The rest of the day was spent wandering all of Paris, checking out the best bistros and cafes, money no option. I was really in need of a three-Michelin-rosette splurge, even if I said, “Mon Dieu,” when I saw the eye-popping sum on l’addition.
“Ah, Paris in the Springtime” is a pleasant anomaly, when it’s the Fall we are after, when most Parisians take their month-long vacances and the streets are filled with tourists with real wonder in their eyes, especially in the fragrancy of the Egoist-scented flower-filled Jardin Luxembourg and Tuilleries.
And as everyone knows, there is nothing I love more than plane trees. Except my frequent fifteen-minute visits to the famous Louvre (of course, cutting in front of the line) to check out the cool painting of William the Conqueror, who conquered the ex-Roman British Isles (then including Ireland) in 1066 thus refining Old English for all of us, its allure for me being that “The Conquering Worm” looked really a lot like me.
Pretending to write bad poetry here (my creative writing prof at college was Peter Cooley), though I did have at least one publication back then, was a convenient excuse to enjoy life and avoid getting a real job.
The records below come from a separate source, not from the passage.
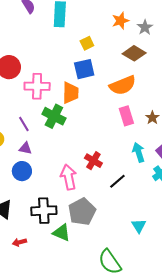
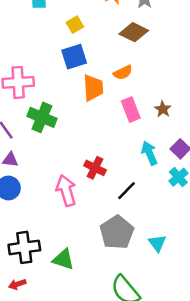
orange semicircle: (123, 85) -> (123, 72), size x0.6
orange trapezoid: (71, 93) -> (93, 88), moved
black cross: (44, 211) -> (24, 247), moved
gray pentagon: (82, 212) -> (117, 232), moved
red arrow: (19, 242) -> (17, 284), moved

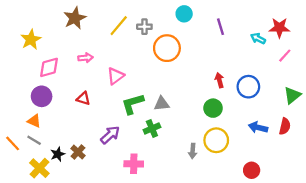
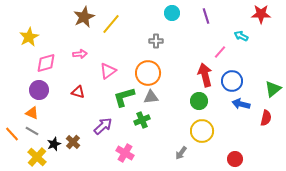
brown star: (75, 18) -> (84, 17), moved
gray cross: (144, 27) -> (156, 41), moved
purple line: (221, 27) -> (206, 16), moved
red star: (279, 28) -> (261, 14), moved
orange circle: (167, 48) -> (148, 73), moved
pink line: (285, 56) -> (220, 52), moved
red arrow: (219, 80) -> (205, 75), size x1.6
blue arrow: (258, 127) -> (241, 104), moved
gray arrow: (193, 151) -> (181, 153), moved, turned 32
pink cross: (134, 164) -> (125, 153), turned 30

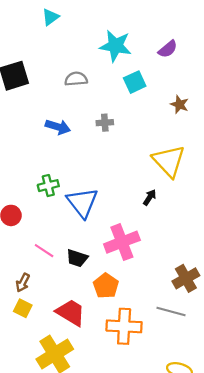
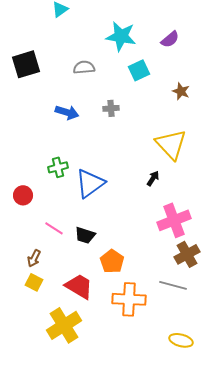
blue triangle: (82, 203) -> (90, 183), turned 32
pink cross: (122, 242) -> (174, 220), moved

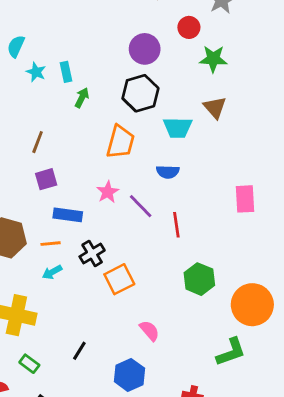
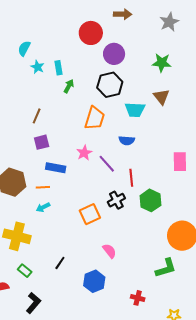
red circle: (189, 27) -> (91, 33), moved, size x1.5
black cross: (92, 253) -> (116, 200), moved
green hexagon: (199, 279) -> (150, 200), moved

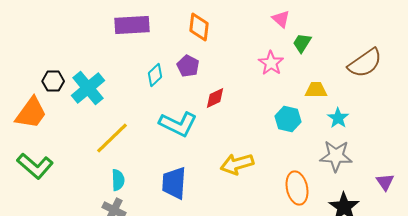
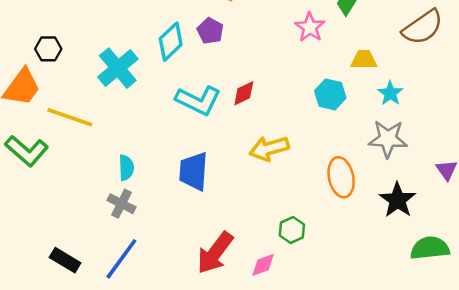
cyan diamond: (155, 75) -> (171, 42), size x1.4
cyan cross: (88, 88) -> (118, 68), moved
red diamond: (215, 98) -> (244, 93), moved
yellow line: (112, 138) -> (70, 117), moved, turned 63

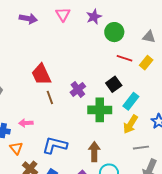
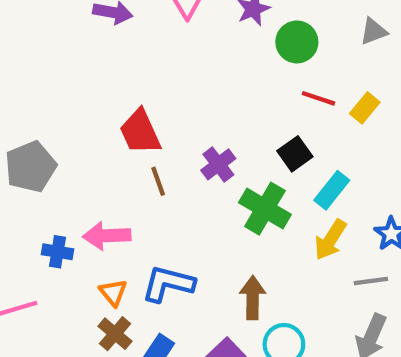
gray triangle: (149, 37) -> (374, 31), moved, turned -32
green cross: (100, 110) -> (265, 209), turned 30
pink arrow: (26, 123) -> (107, 236), size x1.5
orange triangle: (16, 148) -> (113, 293), moved
gray line: (141, 148) -> (371, 281), moved

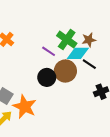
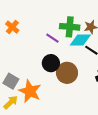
green cross: (67, 40) -> (70, 27), turned -30
brown circle: (65, 71) -> (67, 73), moved

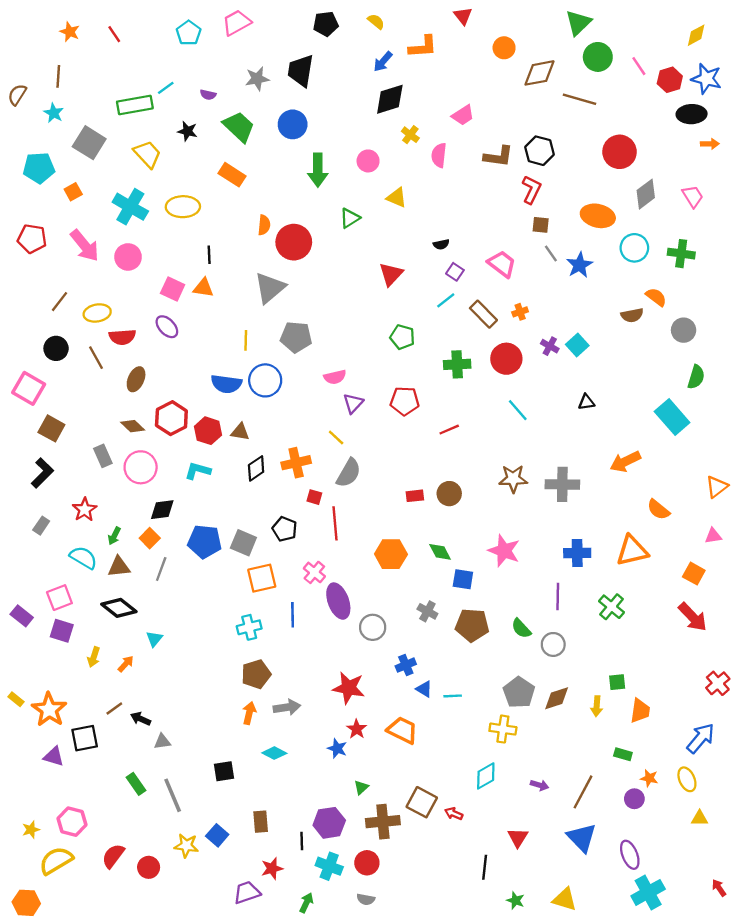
Unfortunately, The International Herald Tribune only kept my curriculum vitae on file and I didn’t bother applying for a job at the American Church’s English-language Paris Voice, so I was forced into tutoring French and editing manuscripts for other would-be writers (a sorry lot indeed). I had already worked as an editor at Pocket Books, so I sort of knew what I was doing.
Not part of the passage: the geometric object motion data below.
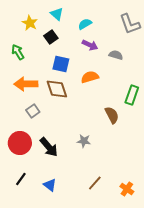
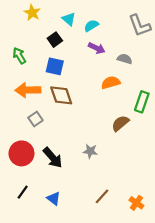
cyan triangle: (57, 14) -> (69, 19), moved
yellow star: (30, 23) -> (32, 13), moved
blue square: (61, 64) -> (55, 66), moved
orange semicircle: (90, 77) -> (111, 82), moved
brown semicircle: (112, 115) -> (120, 123), turned -102

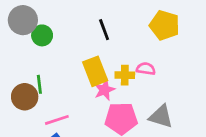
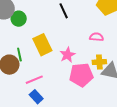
yellow rectangle: (95, 71) -> (42, 45), moved
yellow cross: (125, 75) -> (99, 62), moved

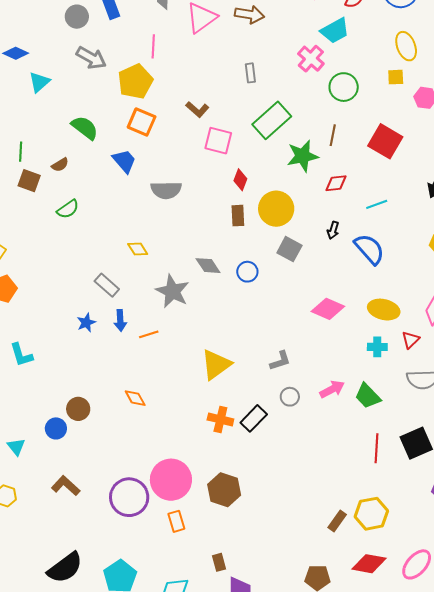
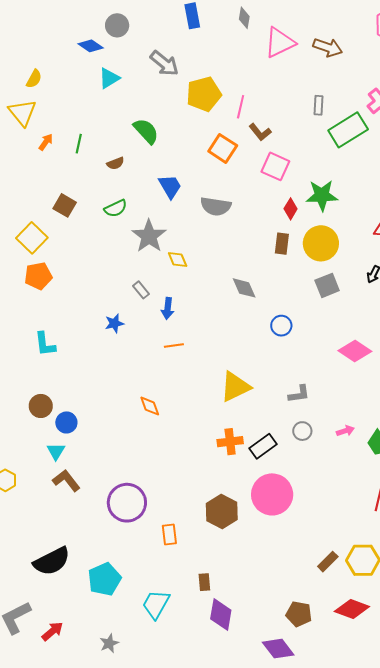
gray circle: (77, 17) -> (117, 25), moved
pink line: (153, 46) -> (241, 107), moved
green rectangle: (272, 120) -> (348, 130), moved
orange square: (142, 122) -> (223, 148), moved
green star: (303, 156) -> (322, 195), moved
blue trapezoid: (124, 161) -> (170, 186), moved
brown square: (29, 181) -> (65, 205), moved
gray square: (289, 249) -> (327, 285), turned 30
blue circle: (247, 272) -> (281, 326), moved
gray rectangle: (107, 285) -> (141, 290), size x0.7
gray star: (172, 291) -> (149, 236), moved
blue arrow: (120, 320) -> (168, 308), moved
pink arrow: (332, 389) -> (345, 431), size x0.7
brown circle: (78, 409) -> (41, 406), moved
orange cross: (220, 419) -> (230, 442), turned -30
cyan triangle: (16, 447) -> (56, 451), moved
pink circle: (171, 480) -> (272, 494), moved

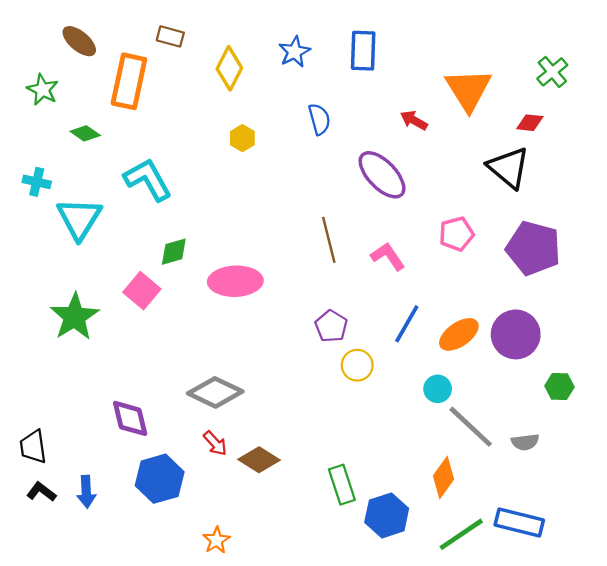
But this is what real life is like: an early rough draft of a travel piece I worked on there I later revised after repeat visits and won a coveted NATJA Award.
Under the shadow of Montmartre and within sight of the Seine, which has a smaller version of the original Lady Liberty, easily toured by bateau mouche (boat fly), life was grand. I did understand what the French were saying behind my back, but do you? “Il mange bien!”
But as Le Roi Soleil (The Sun King) famously quipped, his words echoing throughout the ages and thus proving the accepted wisdom of “the divine right of kings”: “Aprés moi le deluge!”
Eventually I would have to leave this improbable playground, so I paid a visit to Pere La Chaise cemetery to cut butts like Serge Gainsbourg and pay my respects to Jim Morrison (lead singer for The Doors), Oscar Wilde (author of “The Picture of Dorian Gray”), and George Melies (pioneer cineaste of “A Trip to the Moon”) “Au Revoir, Messieurs-Dames!”